Science

Entomologist Justin Schmidt Suffered Insect Stings For Science

A sting from a honeybee is awful; a sting from a hornet is worse. That's probably the extent of the knowledge most of us have about how painful insect stings can be. But for entomologist Justin Schmidt, whose occupation takes him throughout the world dealing with every flavor of stinging insect, stings are a part of life. Schmidt put this occupational hazard to good use with the Schmidt Sting Pain Index, a scale that rates the pain of 78 different stinging species — with poetic flourish, to boot.

A Sting By Any Other Name

Schmidt was a chemistry student in his 20s when he received the book "Wasp Farm" by Howard Evans from his then-wife Debbie for Christmas. It made him rediscover his childhood fascination with insects, and led him to study them in grad school. While collecting specimens of harvester ants to study their venom, he and Debbie were stung. The pain lasted for hours and felt unlike anything he had ever experienced — and Schmidt was fascinated. He hit the road to collect more species of harvester ants and measure their individual levels of venom toxicity.

• **Information supplied**
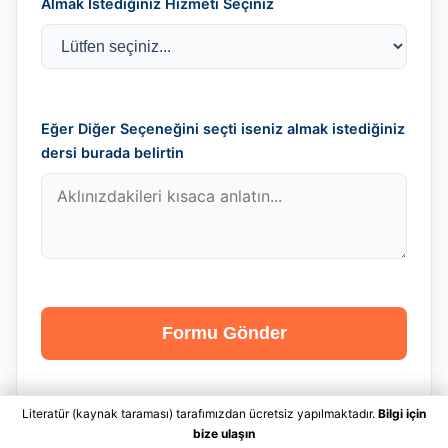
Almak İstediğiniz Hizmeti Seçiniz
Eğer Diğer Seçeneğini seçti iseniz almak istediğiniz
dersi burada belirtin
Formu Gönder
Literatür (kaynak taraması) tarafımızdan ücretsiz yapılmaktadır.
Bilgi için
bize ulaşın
---
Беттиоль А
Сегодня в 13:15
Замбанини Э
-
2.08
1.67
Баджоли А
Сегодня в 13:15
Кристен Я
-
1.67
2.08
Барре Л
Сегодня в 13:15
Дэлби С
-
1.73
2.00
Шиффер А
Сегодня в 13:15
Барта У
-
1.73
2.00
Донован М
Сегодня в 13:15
--
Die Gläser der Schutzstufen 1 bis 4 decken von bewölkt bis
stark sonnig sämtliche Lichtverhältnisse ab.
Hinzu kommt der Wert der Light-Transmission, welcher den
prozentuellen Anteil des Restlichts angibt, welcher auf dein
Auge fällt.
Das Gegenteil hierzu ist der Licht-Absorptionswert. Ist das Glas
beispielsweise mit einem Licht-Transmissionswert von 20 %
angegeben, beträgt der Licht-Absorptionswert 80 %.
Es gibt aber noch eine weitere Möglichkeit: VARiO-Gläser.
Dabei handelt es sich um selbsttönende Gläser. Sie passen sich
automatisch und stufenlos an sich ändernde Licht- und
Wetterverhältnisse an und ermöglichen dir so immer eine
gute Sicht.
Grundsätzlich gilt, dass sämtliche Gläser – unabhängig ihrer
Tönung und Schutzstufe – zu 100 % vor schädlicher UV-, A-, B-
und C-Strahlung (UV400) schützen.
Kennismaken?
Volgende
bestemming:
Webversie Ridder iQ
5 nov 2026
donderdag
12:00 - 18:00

• **Task requirements**
**1.** According to the article about entomologist Justin Schmidt, how many stinging species does the Schmidt Sting Pain Index rate?
**2.** Reproduce the stretch of the article about entomologist Justin Schmidt from "A Sting By Any" through "of venom toxicity." word for word.
**3.** Pick up the article about entomologist Justin Schmidt after its last sentence and write the next part.

• **Responses by item number**
**1.** It rates 78 different stinging species.

**2.**
A Sting By Any Other Name

Schmidt was a chemistry student in his 20s when he received the book "Wasp Farm" by Howard Evans from his then-wife Debbie for Christmas. It made him rediscover his childhood fascination with insects, and led him to study them in grad school. While collecting specimens of harvester ants to study their venom, he and Debbie were stung. The pain lasted for hours and felt unlike anything he had ever experienced — and Schmidt was fascinated. He hit the road to collect more species of harvester ants and measure their individual levels of venom toxicity.

**3.**
"Pain, the experience of pain, is a body's warning system that damage has occurred, is occurring or is about to occur," Schmidt explained to The New York Times Magazine. "But pain itself is not the same thing as damage." For example, the venom in a honeybee causes localized pain, but it also travels to the heart and causes cardiac damage. That's why a swarm of bees can kill you. A sting from the wasp known as a tarantula hawk hurts much worse than that of a honeybee, but causes minimal damage. That means you can't judge the pain of a sting from chemistry alone. You need the subjective experience. That's why Schmidt decided to create his pain scale.

"The Connoisseur Of Pain"

Though some think of Schmidt as the guy who had a bunch of insects sting him for science, that's not strictly accurate. Every sting on his scale was experienced within the scope of his work — that is, they were side effects, not the main goal. (To see true martyrdom for science, check out Michael Smith's study into honeybee sting pain. He had bees sting him in 25 locations on his body, three times each. Yes, including the place you're thinking.) That just makes the breadth of Schmidt's index even more impressive. Of course, subjective pain ratings are by definition less than scientific, and the single subject, cornucopia of sting locations, and small sample size makes Schmidt's ratings hard to extrapolate to what you or I might experience.

But the index serves a purpose, if only to show that sting pain and venom toxicity aren't always related.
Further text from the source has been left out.